Rénich's Blog

The illusion of sovereignty: Why curl | bash destroy your investment in Cybersecurity

Fri 12 December 2025

Your company just finished Series B. You have cash to spend. You have a great product with a Go stack that compiles to a single static binary.

Your engineering team spends 25% of their time securing that stack. You invest millions in infrastructure defense: Stateful firewalls, AI-augmented scanning, Red Teams, Blue Teams, and rigorous DevSecOps pipelines. You even partner with major cloud providers to ensure your supply chain is audited.

You are serious about security. You have built a fortress.
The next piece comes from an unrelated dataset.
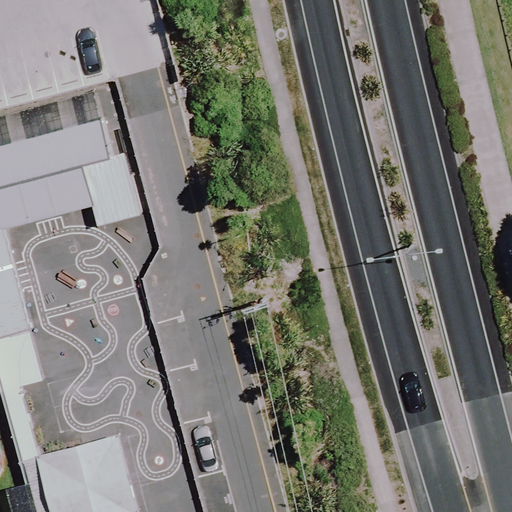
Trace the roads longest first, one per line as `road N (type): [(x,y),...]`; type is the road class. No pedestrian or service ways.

And then, to install your product, you tell enterprise customers to run this:

curl -fsSL https://my-really-cool-company.com/install.sh | sh

This single line undermines your entire security architecture.

Why is this so dangerous?

First, consider the distribution mechanism. Teams automate releases. They push to Git, CI runs tests, and the binary is pushed to an object store or CDN. The install.sh script is just a pointer to that location.

The problem is Mutability

When a sysadmin runs that command, they are piping an unverified, unsigned script directly into a shell; often as root.

If any point in that supply chain is compromised; if your CDN is hijacked, or your build server is breached (like the Codecov or SolarWinds attacks), or a rogue maintainer inserts a backdoor (like the recent XZ Utils / liblzma incident); your customer downloads the malware instantly.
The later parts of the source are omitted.